WHAT YOU WILL DO:
Reproduce the lines starting at "order: Odonata" and ending at "genus: Collinsonia", switching every "scientific name" to "species" and changing nothing else.

RECORD LIST:

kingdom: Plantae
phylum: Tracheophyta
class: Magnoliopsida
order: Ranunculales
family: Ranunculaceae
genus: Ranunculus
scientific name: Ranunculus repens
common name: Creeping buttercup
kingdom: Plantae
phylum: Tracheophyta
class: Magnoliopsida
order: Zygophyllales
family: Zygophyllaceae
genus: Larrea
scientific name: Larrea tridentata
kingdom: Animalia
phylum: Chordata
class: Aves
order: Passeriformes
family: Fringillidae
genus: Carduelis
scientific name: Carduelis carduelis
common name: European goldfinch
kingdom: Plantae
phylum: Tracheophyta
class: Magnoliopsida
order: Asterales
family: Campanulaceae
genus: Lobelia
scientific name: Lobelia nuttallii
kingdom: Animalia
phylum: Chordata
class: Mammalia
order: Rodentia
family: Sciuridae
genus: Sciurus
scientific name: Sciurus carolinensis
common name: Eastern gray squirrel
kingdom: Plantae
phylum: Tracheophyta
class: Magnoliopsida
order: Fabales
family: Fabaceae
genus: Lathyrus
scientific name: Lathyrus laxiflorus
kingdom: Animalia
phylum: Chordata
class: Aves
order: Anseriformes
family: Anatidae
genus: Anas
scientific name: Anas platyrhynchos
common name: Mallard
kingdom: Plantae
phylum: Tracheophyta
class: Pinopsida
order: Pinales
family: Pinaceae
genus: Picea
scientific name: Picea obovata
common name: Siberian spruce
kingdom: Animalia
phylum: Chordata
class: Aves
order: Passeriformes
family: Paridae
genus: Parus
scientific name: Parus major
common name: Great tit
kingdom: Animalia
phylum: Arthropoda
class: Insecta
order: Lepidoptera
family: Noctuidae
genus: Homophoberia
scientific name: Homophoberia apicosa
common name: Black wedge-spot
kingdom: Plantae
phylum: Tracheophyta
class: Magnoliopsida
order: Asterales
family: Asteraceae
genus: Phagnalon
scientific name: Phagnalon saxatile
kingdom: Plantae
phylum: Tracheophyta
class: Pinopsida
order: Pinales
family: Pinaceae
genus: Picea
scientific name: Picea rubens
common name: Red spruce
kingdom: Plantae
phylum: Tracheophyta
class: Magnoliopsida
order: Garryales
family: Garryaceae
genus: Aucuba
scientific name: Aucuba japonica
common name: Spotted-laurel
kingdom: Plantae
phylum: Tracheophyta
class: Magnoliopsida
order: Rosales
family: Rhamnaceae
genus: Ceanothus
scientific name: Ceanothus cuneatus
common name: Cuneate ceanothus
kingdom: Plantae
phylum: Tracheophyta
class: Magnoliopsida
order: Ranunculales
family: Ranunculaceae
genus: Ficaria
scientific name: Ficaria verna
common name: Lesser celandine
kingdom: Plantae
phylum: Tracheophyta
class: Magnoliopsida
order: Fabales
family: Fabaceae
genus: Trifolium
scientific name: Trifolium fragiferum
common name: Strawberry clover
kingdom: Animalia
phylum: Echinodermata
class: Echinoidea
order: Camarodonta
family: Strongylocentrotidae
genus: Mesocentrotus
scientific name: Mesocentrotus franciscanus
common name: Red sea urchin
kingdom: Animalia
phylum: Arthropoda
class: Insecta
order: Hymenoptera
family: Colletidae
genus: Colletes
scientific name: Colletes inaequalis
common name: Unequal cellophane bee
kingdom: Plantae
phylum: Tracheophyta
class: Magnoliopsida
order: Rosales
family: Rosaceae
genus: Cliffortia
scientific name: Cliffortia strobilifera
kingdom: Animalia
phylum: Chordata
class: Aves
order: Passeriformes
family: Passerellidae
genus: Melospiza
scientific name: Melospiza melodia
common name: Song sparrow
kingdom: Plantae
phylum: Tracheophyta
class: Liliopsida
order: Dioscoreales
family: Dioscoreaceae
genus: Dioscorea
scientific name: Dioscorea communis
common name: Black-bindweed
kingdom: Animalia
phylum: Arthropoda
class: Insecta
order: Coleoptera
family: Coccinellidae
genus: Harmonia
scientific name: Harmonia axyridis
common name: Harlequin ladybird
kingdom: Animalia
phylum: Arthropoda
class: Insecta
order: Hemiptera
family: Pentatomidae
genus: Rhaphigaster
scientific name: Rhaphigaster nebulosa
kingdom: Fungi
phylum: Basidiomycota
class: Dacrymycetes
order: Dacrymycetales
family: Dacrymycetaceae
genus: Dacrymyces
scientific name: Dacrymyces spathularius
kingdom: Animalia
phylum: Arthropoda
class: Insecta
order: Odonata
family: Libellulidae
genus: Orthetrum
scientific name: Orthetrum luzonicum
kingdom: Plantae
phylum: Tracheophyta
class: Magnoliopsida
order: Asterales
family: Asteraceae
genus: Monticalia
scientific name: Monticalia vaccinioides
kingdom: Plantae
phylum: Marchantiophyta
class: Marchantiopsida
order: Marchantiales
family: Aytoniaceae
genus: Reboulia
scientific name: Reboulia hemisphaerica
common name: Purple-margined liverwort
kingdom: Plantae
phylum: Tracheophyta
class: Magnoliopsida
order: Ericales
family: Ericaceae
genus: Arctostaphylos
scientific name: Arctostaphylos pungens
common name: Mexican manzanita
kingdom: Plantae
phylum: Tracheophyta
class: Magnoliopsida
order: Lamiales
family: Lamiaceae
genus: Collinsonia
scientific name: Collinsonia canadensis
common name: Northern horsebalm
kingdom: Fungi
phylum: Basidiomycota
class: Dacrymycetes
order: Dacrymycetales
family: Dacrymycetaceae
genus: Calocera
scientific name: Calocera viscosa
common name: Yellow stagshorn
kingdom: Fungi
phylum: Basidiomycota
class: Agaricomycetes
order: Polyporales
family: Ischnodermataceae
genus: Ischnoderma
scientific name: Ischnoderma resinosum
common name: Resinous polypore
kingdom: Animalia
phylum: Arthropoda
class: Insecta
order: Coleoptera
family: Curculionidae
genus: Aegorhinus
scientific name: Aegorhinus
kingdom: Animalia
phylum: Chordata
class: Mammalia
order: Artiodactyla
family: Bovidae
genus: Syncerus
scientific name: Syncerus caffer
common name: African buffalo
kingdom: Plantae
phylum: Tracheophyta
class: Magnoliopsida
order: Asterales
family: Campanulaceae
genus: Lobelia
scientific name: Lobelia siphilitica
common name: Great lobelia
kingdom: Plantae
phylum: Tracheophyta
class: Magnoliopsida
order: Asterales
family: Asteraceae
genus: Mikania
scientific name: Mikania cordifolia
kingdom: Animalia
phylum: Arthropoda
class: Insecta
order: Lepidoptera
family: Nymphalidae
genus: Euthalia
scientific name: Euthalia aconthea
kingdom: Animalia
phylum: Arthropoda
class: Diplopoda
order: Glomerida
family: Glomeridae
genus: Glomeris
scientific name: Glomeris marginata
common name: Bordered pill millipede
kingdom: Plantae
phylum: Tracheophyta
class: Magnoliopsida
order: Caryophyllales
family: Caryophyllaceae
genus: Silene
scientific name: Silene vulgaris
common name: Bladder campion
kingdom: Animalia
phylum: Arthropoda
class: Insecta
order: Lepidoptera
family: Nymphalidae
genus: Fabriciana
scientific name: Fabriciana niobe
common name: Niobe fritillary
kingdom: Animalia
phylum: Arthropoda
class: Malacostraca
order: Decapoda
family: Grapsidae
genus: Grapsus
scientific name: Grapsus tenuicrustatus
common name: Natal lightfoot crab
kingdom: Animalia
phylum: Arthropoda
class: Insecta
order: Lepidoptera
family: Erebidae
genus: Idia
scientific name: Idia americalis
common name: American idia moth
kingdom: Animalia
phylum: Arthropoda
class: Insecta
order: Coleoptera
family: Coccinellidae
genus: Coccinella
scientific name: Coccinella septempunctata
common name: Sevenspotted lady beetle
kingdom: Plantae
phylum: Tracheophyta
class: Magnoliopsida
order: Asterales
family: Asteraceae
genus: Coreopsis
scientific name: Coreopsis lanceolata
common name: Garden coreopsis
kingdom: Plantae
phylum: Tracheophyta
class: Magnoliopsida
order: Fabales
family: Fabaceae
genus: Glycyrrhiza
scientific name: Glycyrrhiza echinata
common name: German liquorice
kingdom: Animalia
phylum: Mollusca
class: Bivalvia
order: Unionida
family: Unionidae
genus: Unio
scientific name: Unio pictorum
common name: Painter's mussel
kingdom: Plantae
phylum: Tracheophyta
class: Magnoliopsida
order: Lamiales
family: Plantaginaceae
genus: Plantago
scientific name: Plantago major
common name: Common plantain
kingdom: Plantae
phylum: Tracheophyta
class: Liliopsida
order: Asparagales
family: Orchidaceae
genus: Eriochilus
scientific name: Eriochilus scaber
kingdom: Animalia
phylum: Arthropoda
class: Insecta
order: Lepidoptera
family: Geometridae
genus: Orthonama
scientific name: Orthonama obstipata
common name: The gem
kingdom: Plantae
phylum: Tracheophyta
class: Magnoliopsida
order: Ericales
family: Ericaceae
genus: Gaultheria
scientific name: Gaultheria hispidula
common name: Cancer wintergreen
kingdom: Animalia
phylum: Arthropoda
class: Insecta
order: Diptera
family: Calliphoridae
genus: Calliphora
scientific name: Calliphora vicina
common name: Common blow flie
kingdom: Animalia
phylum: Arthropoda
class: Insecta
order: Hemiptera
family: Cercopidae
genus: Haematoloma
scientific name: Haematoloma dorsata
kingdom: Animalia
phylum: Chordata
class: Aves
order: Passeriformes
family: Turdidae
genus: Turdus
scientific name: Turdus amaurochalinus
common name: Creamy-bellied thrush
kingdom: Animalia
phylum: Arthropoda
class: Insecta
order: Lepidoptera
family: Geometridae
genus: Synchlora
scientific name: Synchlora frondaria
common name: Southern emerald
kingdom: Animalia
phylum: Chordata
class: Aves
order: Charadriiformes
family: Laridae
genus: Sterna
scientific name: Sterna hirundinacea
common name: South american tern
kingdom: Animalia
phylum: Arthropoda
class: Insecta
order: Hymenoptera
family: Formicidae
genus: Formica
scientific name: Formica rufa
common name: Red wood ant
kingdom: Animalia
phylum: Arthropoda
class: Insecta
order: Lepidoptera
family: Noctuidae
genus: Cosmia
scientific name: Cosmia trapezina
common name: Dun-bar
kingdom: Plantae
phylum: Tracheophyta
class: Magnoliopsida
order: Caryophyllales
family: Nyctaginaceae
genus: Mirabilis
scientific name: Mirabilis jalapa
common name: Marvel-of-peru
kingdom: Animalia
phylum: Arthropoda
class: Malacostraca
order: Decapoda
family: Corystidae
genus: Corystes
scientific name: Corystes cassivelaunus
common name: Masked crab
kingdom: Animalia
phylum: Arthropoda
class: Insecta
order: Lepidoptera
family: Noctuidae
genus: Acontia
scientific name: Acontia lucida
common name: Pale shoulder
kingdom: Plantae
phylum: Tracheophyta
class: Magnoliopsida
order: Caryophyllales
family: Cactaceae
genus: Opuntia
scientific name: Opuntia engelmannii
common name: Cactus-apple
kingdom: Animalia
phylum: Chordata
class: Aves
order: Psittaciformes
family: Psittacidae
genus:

TASK RESPONSE:
order: Odonata
family: Libellulidae
genus: Orthetrum
species: Orthetrum luzonicum
kingdom: Plantae
phylum: Tracheophyta
class: Magnoliopsida
order: Asterales
family: Asteraceae
genus: Monticalia
species: Monticalia vaccinioides
kingdom: Plantae
phylum: Marchantiophyta
class: Marchantiopsida
order: Marchantiales
family: Aytoniaceae
genus: Reboulia
species: Reboulia hemisphaerica
common name: Purple-margined liverwort
kingdom: Plantae
phylum: Tracheophyta
class: Magnoliopsida
order: Ericales
family: Ericaceae
genus: Arctostaphylos
species: Arctostaphylos pungens
common name: Mexican manzanita
kingdom: Plantae
phylum: Tracheophyta
class: Magnoliopsida
order: Lamiales
family: Lamiaceae
genus: Collinsonia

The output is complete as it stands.